Choose a tag to compare

@dgunning dgunning released this 02 Jun 10:36
· 58 commits to main since this release

SEC section extraction is now form-aware by design: form structure is declarative data rather than 10-K-shaped heuristics, link-less-TOC bank filings (Goldman Sachs, Citigroup) extract their items correctly, and wrong-content sections are flagged instead of trusted.

Added

  • Section.markdown() now works on TOC-detected sections — slices the section HTML and renders structure-preserving markdown (tables, lists) instead of falling back to flat text. Completes the Section.markdown() work from 5.32.0.
  • Per-form section schema — each form's extraction rules live in a declarative schema (form_schema.py) instead of branches in the TOC analyzer; supporting a new form is now a table entry.
  • Body-header item recovery — recovers canonical items from link-less-TOC 10-Ks (Goldman Sachs: 13 garbage sections → 21 correct items). Fires only when the linked-TOC parse is incomplete, so well-formed filings are untouched.
  • Section.warnings — flags sections whose content size is anomalous (truncated or over-captured) instead of returning them at high confidence.

Fixed

  • TenQ['Item 1'] returned Legal Proceedings instead of Financial Statements — pre-header 10-Q items were keyed without their Part prefix, so lookups fell through to Part II.
  • Fund get_company() silently returned None — SEC now types fund CIKs as numeric (225323.0), which broke key matching; CIKs are normalized through int so all forms key identically.
  • TenK.items now returns canonical SEC order (1, 1A, … 16) on all paths, not detection order.
  • Bare 10-K item keys get their canonical part prefix inferred from the item number; "Item 8" in sections still works.
  • Filer-specific item suffixes (e.g.

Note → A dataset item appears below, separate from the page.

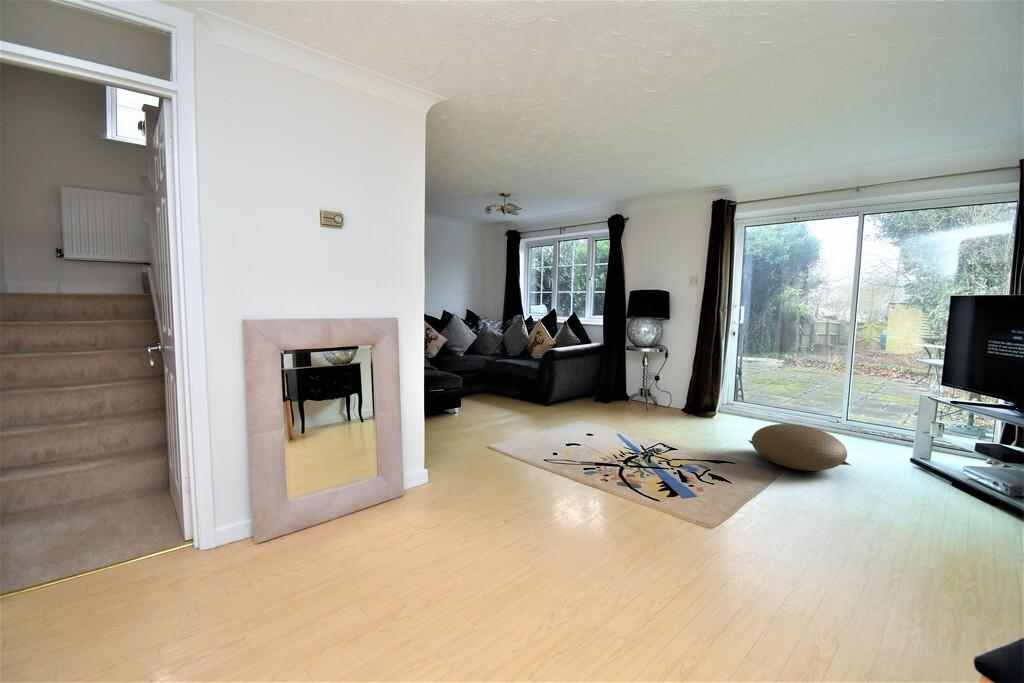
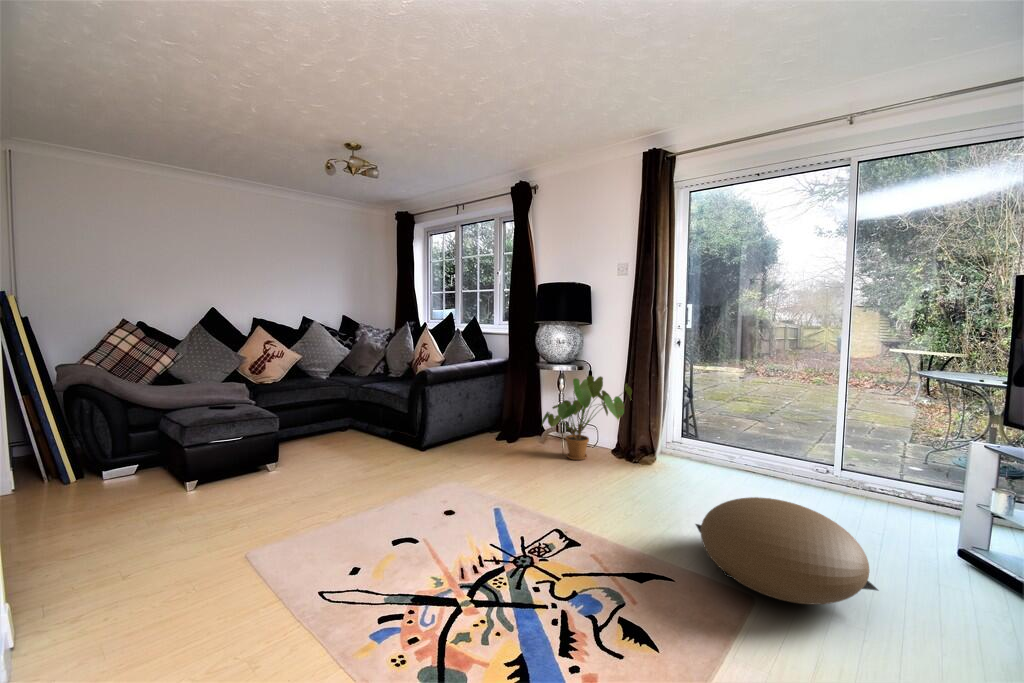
house plant: none [634,356,700,414] -> present [542,376,632,460]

Caterpillar "Item 1D") are accepted instead of dropped as non-canonical.
  • Descriptive free-text and bare Part labels no longer leak as sections in the generic TOC path.
  • 'part' no longer false-matches inside words like "counterparties" when inferring Part context.
  • TOC analyzer logs internal failures instead of silently degrading to the generic scraper.

Changed

  • Refreshed bundled reference datact.pq (CUSIP→ticker, 13F rendering) refreshed from SEC Fails-to-Deliver and merged to preserve coverage (68,512 CUSIPs); company_tickers.parquet (ticker↔CIK resolution) refreshed as a clean mirror of SEC's current data (10,365 entries).

Installation

pip install edgartools==5.34.0